Потом я завязал с журналистикой и оказался на распутье. Я получил от газеты солидное выходное пособие, однако не представлял себе, что с ним делать дальше. Собственно, со мной так было всегда. Меняя одну профессию за другой, я не пытался толком освоить ни одну и никогда не задавался целью сделать карьеру. Я начинал новое дело, словно вламывался в чужой дом. Вот и прошлым летом, когда Симон пригласил меня поработать в его ресторане в Сольвикене, я с готовностью согласился.
Я снова заглянул под кровать. Она спала.
Тут мне пришло в голову задействовать компьютер: может, хоть с его помощью получится понять, что заставило двоих мужчин преследовать девочку, причем с таким упорством, что один даже пытался ворваться в мой дом. Если, конечно, все это мне не почудилось.
Лицо девочки оставалось спокойным. И вся она была такой домашней, уютной. Вполне возможно, что дети тянулись ко мне, однако я никогда не мечтал иметь ребенка. Меня привлекало совсем другое: дороги, путешествия, полеты, музыкальные группы, новые возможности, нескромные взгляды.
Я всегда был падок на такие вещи, даже слишком.
Таким людям не до детей.
Так мне кажется, во всяком случае.
Хотя что я, собственно, знаю?
И хотя девочка воспользовалась моим полотенцем, на ее лице оставались грязные разводы.
Она свистела во сне. Вздыхала. Сглатывала.
У меня на глаза навернулись слезы. Я редко плачу. И не потому, что это не мужественно – никогда не придавал значения такого рода болтовне, – просто до сих пор жизнь не предоставляла для этого серьезных поводов. Одна знакомая называла меня бесчувственным. Другая – реалистом. Третьей вообще нечего было сказать по этому поводу.
Последний раз я плакал прошлым летом, когда однажды ночью долго не мог заснуть в ожидании звонка от женщины по имени Бодиль. Я плакал, потому что она не звонила, потому что я был влюблен и одинок и мне страшно ее не хватало.

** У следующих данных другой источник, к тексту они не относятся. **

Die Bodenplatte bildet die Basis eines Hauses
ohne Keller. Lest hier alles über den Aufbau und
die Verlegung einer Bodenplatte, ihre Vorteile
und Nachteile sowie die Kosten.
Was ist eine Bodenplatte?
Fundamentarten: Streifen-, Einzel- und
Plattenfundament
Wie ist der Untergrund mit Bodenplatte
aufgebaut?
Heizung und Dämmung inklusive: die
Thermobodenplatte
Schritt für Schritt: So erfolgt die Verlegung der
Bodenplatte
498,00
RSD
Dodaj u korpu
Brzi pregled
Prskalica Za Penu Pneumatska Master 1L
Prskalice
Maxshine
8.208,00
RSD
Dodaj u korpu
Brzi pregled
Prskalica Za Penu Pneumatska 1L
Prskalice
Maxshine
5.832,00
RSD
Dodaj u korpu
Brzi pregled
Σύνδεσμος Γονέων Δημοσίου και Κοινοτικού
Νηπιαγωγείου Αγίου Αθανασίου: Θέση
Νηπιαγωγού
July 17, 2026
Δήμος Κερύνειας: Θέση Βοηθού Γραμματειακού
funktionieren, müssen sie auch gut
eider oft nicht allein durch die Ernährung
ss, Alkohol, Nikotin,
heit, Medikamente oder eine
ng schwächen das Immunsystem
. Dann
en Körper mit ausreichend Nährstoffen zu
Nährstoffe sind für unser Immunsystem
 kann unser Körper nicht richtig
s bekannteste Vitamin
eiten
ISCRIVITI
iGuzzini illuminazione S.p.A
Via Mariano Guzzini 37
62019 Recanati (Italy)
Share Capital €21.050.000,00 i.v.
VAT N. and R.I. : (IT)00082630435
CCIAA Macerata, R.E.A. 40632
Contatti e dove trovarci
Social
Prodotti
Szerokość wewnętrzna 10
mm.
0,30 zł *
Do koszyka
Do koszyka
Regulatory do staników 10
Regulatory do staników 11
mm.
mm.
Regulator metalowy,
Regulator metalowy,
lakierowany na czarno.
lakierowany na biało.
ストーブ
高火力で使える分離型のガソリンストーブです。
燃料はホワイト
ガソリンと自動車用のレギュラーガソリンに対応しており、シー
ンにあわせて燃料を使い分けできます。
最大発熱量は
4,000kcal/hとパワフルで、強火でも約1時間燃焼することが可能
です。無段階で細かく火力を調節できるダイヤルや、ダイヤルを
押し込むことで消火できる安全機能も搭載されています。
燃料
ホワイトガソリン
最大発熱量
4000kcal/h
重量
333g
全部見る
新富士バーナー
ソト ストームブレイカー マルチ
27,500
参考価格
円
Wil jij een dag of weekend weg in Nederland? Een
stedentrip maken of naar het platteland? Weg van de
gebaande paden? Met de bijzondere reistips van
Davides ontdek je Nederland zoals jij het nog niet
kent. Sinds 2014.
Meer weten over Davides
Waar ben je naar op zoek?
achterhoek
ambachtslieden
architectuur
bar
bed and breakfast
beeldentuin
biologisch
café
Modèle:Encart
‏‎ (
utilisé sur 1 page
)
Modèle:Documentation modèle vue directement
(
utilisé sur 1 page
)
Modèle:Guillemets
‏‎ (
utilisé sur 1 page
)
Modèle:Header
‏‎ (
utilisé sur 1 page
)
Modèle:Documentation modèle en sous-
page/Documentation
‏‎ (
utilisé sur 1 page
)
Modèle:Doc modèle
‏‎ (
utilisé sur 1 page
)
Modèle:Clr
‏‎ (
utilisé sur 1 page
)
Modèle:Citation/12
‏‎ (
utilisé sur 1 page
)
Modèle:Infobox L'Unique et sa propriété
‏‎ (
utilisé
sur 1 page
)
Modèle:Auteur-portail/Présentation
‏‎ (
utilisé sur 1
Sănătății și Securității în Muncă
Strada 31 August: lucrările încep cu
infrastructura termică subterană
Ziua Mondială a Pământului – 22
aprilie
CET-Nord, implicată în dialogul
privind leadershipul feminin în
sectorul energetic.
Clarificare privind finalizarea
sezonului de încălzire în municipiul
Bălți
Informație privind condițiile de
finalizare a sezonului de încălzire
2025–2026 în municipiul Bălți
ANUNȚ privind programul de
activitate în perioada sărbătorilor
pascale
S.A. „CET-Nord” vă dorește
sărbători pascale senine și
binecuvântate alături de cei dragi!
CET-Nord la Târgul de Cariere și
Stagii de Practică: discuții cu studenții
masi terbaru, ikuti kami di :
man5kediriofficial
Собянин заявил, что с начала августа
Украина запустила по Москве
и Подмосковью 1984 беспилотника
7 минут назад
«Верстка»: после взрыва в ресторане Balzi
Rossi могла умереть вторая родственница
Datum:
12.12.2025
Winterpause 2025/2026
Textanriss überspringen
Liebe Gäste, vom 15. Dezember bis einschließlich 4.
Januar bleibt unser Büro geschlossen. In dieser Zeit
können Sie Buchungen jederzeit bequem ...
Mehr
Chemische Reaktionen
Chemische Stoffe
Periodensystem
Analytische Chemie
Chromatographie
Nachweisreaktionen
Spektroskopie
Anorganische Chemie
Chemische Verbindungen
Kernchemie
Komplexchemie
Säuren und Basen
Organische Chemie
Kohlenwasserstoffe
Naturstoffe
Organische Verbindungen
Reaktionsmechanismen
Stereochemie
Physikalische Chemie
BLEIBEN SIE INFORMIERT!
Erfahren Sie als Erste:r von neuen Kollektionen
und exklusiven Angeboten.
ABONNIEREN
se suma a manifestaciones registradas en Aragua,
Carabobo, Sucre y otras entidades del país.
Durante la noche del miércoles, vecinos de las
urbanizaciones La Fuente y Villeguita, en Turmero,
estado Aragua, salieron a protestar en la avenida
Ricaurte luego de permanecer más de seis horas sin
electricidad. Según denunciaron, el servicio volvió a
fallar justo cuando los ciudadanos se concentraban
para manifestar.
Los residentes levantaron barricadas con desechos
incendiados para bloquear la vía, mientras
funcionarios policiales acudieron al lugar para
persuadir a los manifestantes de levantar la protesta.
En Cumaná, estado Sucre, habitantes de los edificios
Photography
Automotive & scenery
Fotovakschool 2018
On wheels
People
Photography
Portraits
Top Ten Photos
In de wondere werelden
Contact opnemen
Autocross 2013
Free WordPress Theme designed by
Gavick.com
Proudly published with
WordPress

Но сейчас я сдерживал рыдания, потому что боялся разбудить девочку. Так мне казалось, по крайней мере.
Я не уверен, что ее разбудили мои всхлипывания, но она вдруг пискнула, отпустила мою руку и отодвинулась от меня к стенке.
Потом оглядела комнату, стараясь не встречаться со мной глазами.
– Эй, ты… – окликнул я ее таким задорным тоном, что не узнал собственного голоса. – Все трясешься? Трус не играет в хоккей.